Living up to its title, 'Launch' fails as a movie in general let alone a romantic comedy. Hobbled at the knee right from the get go with a rather lame setup, the stars try their best to inject some energy and warmth into the material but its pure sitcom formula down to stupid running gags about animal behaviour to 'cutely quirky' supporting characters who are much more interesting than our somewhat bland leads.
The fundamental flaw is of course the premise. A 35-year-old man living with his parents may not be common in western society but its certainly believable - a lot of people live with their parents all their lives for understandable reasons of economy, emotional or health care needs. No compelling reason is given here though for someone like McConaughey's character - very good looking, socially adept, financially independent, emotionally stable - to be living with his parents other than 'he feels like it' (and this is despite their desire to have him leave).
Not only that, he's got two best friends in pretty much the same position and its the focal point of the reason that these guys stay together.

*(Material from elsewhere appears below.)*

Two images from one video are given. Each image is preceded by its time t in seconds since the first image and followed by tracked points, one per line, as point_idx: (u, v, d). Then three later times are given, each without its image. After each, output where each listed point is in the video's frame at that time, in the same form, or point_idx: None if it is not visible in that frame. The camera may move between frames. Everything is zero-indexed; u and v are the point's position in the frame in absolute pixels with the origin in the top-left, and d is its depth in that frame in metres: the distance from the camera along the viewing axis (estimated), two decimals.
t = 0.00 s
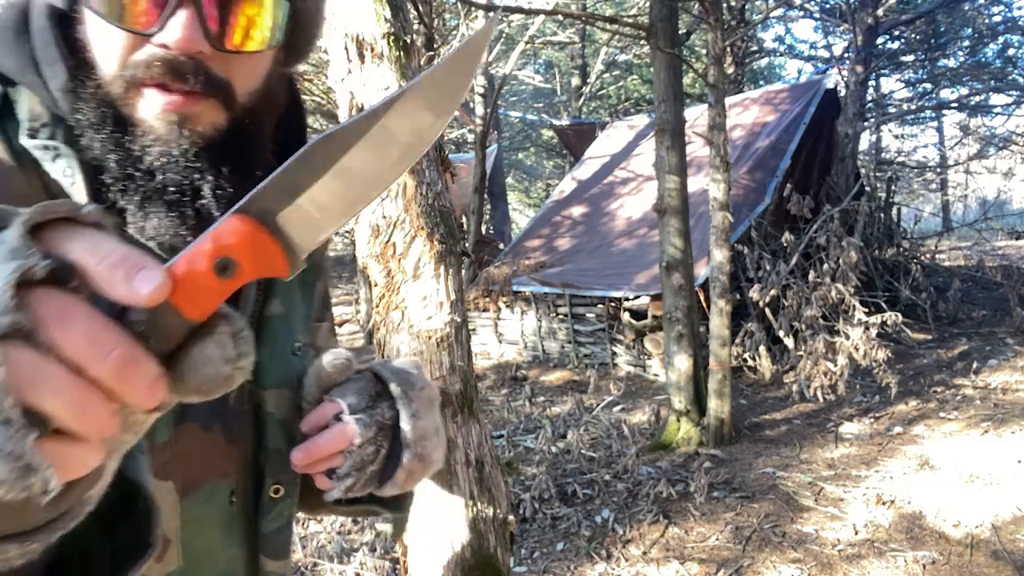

The writers at least have a hint of the ridiculousness of the setup, allowing the parents to act as the audience's entry point into the story - the pair are after all the most believable and fun characters in the film, and the pairing of Terry Bradshaw and Kathy Bates proves a marvelous match.
Yet, too much time is spent going back to our main duo who follow one bland and predictable plot point after another, to the point that only pre-schoolers won't be able to tell where this is going to end up. Rather than actually trying to instill any freshness or credibility to the story, let alone real romance, the filmmakers try a lot of sequences to induce laughter - it doesn't work. From a sassy kid to the ubiquitous group activity (in this case paint ball) it all serves only to take up time rather than to produce hilarity.
When it gets desperate however it goes for the truly lame - animal attacks. From lizards to dolphins and even a bird in need of CPR, there's plenty of joke sequences about animal cruelty which just aren't funny. With the exception of the parents and side characters like Zooey Deschanel's droll comic foil or Justin Bartha's somewhat neurotic geek delivering the odd laugh, everything about the film is so generic, pedestrian and just plain ridiculous that only the most forgiving of date movie patrons will get into it - and even then only if their date puts out.